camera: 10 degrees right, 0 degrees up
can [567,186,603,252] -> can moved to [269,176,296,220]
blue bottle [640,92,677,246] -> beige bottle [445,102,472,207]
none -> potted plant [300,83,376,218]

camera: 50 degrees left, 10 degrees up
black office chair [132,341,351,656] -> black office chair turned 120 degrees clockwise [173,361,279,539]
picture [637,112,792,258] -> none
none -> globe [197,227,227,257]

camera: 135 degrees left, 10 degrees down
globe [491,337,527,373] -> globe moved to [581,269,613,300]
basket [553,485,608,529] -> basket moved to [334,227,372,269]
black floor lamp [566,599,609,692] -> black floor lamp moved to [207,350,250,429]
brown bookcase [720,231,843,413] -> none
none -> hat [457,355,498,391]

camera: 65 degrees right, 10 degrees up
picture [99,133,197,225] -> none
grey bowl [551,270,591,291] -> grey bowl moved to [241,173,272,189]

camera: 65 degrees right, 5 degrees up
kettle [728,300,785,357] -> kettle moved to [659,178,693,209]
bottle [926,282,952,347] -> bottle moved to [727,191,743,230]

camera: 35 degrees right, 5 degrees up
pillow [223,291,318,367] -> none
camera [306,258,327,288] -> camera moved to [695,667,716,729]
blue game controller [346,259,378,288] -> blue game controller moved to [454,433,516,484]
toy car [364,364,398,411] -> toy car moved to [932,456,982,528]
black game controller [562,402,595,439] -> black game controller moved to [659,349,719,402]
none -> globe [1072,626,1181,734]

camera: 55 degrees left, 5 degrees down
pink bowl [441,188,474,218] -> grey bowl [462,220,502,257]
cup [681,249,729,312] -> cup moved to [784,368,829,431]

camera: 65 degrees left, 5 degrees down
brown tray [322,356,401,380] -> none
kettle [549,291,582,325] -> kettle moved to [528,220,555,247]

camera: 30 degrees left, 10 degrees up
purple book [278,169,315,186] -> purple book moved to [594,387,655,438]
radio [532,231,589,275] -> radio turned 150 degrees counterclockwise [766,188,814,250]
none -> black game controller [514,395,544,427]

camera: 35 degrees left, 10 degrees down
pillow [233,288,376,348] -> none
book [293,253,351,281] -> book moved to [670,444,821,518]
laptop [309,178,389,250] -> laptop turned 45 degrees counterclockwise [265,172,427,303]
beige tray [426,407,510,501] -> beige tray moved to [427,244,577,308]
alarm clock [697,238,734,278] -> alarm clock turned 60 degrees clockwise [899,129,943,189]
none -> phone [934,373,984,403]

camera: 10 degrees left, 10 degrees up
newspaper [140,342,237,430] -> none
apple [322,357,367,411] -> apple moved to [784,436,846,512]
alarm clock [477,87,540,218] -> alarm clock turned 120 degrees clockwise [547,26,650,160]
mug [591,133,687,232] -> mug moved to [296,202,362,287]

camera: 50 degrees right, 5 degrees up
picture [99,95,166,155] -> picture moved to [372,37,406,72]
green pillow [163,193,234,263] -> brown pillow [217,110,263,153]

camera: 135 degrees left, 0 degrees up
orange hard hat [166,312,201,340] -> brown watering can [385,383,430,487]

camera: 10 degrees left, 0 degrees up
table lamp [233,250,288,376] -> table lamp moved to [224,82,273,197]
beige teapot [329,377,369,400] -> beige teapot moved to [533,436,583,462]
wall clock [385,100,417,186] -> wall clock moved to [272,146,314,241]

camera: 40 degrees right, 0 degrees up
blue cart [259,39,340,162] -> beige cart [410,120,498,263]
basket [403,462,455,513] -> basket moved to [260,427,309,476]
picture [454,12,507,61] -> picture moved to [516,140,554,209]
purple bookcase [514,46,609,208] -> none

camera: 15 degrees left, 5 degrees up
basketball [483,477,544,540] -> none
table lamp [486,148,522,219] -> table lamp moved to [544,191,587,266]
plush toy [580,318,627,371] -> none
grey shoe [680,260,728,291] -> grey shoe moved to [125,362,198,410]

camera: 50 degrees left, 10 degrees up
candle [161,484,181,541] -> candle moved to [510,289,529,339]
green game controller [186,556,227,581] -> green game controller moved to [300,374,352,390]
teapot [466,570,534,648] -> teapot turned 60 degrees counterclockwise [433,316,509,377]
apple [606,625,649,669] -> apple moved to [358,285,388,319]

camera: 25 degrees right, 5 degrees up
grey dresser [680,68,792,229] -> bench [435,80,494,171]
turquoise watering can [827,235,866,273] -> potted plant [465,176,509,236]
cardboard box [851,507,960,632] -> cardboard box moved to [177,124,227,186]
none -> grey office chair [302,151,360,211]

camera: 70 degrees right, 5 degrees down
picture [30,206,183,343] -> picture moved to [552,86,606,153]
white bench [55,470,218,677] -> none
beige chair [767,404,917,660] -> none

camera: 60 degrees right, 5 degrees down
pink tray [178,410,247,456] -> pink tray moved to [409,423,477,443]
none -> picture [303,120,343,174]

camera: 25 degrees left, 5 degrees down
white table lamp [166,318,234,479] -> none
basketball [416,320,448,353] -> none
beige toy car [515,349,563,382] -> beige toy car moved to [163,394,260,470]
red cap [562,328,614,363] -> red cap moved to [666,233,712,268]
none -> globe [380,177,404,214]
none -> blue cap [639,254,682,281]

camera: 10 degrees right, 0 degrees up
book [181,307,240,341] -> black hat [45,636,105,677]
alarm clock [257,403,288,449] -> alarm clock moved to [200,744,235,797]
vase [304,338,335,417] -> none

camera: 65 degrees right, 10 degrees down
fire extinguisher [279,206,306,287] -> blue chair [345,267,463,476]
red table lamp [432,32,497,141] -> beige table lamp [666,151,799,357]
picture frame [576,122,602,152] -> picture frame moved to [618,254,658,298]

───

→ DIRECTIONS FOR THIS TASK
Repeat all entries. Match them exactly.

→ REPLY
camera: 10 degrees right, 0 degrees up
can [567,186,603,252] -> can moved to [269,176,296,220]
blue bottle [640,92,677,246] -> beige bottle [445,102,472,207]
none -> potted plant [300,83,376,218]

camera: 50 degrees left, 10 degrees up
black office chair [132,341,351,656] -> black office chair turned 120 degrees clockwise [173,361,279,539]
picture [637,112,792,258] -> none
none -> globe [197,227,227,257]

camera: 135 degrees left, 10 degrees down
globe [491,337,527,373] -> globe moved to [581,269,613,300]
basket [553,485,608,529] -> basket moved to [334,227,372,269]
black floor lamp [566,599,609,692] -> black floor lamp moved to [207,350,250,429]
brown bookcase [720,231,843,413] -> none
none -> hat [457,355,498,391]

camera: 65 degrees right, 10 degrees up
picture [99,133,197,225] -> none
grey bowl [551,270,591,291] -> grey bowl moved to [241,173,272,189]

camera: 65 degrees right, 5 degrees up
kettle [728,300,785,357] -> kettle moved to [659,178,693,209]
bottle [926,282,952,347] -> bottle moved to [727,191,743,230]

camera: 35 degrees right, 5 degrees up
pillow [223,291,318,367] -> none
camera [306,258,327,288] -> camera moved to [695,667,716,729]
blue game controller [346,259,378,288] -> blue game controller moved to [454,433,516,484]
toy car [364,364,398,411] -> toy car moved to [932,456,982,528]
black game controller [562,402,595,439] -> black game controller moved to [659,349,719,402]
none -> globe [1072,626,1181,734]

camera: 55 degrees left, 5 degrees down
pink bowl [441,188,474,218] -> grey bowl [462,220,502,257]
cup [681,249,729,312] -> cup moved to [784,368,829,431]

camera: 65 degrees left, 5 degrees down
brown tray [322,356,401,380] -> none
kettle [549,291,582,325] -> kettle moved to [528,220,555,247]

camera: 30 degrees left, 10 degrees up
purple book [278,169,315,186] -> purple book moved to [594,387,655,438]
radio [532,231,589,275] -> radio turned 150 degrees counterclockwise [766,188,814,250]
none -> black game controller [514,395,544,427]

camera: 35 degrees left, 10 degrees down
pillow [233,288,376,348] -> none
book [293,253,351,281] -> book moved to [670,444,821,518]
laptop [309,178,389,250] -> laptop turned 45 degrees counterclockwise [265,172,427,303]
beige tray [426,407,510,501] -> beige tray moved to [427,244,577,308]
alarm clock [697,238,734,278] -> alarm clock turned 60 degrees clockwise [899,129,943,189]
none -> phone [934,373,984,403]

camera: 10 degrees left, 10 degrees up
newspaper [140,342,237,430] -> none
apple [322,357,367,411] -> apple moved to [784,436,846,512]
alarm clock [477,87,540,218] -> alarm clock turned 120 degrees clockwise [547,26,650,160]
mug [591,133,687,232] -> mug moved to [296,202,362,287]

camera: 50 degrees right, 5 degrees up
picture [99,95,166,155] -> picture moved to [372,37,406,72]
green pillow [163,193,234,263] -> brown pillow [217,110,263,153]

camera: 135 degrees left, 0 degrees up
orange hard hat [166,312,201,340] -> brown watering can [385,383,430,487]

camera: 10 degrees left, 0 degrees up
table lamp [233,250,288,376] -> table lamp moved to [224,82,273,197]
beige teapot [329,377,369,400] -> beige teapot moved to [533,436,583,462]
wall clock [385,100,417,186] -> wall clock moved to [272,146,314,241]

camera: 40 degrees right, 0 degrees up
blue cart [259,39,340,162] -> beige cart [410,120,498,263]
basket [403,462,455,513] -> basket moved to [260,427,309,476]
picture [454,12,507,61] -> picture moved to [516,140,554,209]
purple bookcase [514,46,609,208] -> none

camera: 15 degrees left, 5 degrees up
basketball [483,477,544,540] -> none
table lamp [486,148,522,219] -> table lamp moved to [544,191,587,266]
plush toy [580,318,627,371] -> none
grey shoe [680,260,728,291] -> grey shoe moved to [125,362,198,410]

camera: 50 degrees left, 10 degrees up
candle [161,484,181,541] -> candle moved to [510,289,529,339]
green game controller [186,556,227,581] -> green game controller moved to [300,374,352,390]
teapot [466,570,534,648] -> teapot turned 60 degrees counterclockwise [433,316,509,377]
apple [606,625,649,669] -> apple moved to [358,285,388,319]

camera: 25 degrees right, 5 degrees up
grey dresser [680,68,792,229] -> bench [435,80,494,171]
turquoise watering can [827,235,866,273] -> potted plant [465,176,509,236]
cardboard box [851,507,960,632] -> cardboard box moved to [177,124,227,186]
none -> grey office chair [302,151,360,211]

camera: 70 degrees right, 5 degrees down
picture [30,206,183,343] -> picture moved to [552,86,606,153]
white bench [55,470,218,677] -> none
beige chair [767,404,917,660] -> none

camera: 60 degrees right, 5 degrees down
pink tray [178,410,247,456] -> pink tray moved to [409,423,477,443]
none -> picture [303,120,343,174]

camera: 25 degrees left, 5 degrees down
white table lamp [166,318,234,479] -> none
basketball [416,320,448,353] -> none
beige toy car [515,349,563,382] -> beige toy car moved to [163,394,260,470]
red cap [562,328,614,363] -> red cap moved to [666,233,712,268]
none -> globe [380,177,404,214]
none -> blue cap [639,254,682,281]

camera: 10 degrees right, 0 degrees up
book [181,307,240,341] -> black hat [45,636,105,677]
alarm clock [257,403,288,449] -> alarm clock moved to [200,744,235,797]
vase [304,338,335,417] -> none

camera: 65 degrees right, 10 degrees down
fire extinguisher [279,206,306,287] -> blue chair [345,267,463,476]
red table lamp [432,32,497,141] -> beige table lamp [666,151,799,357]
picture frame [576,122,602,152] -> picture frame moved to [618,254,658,298]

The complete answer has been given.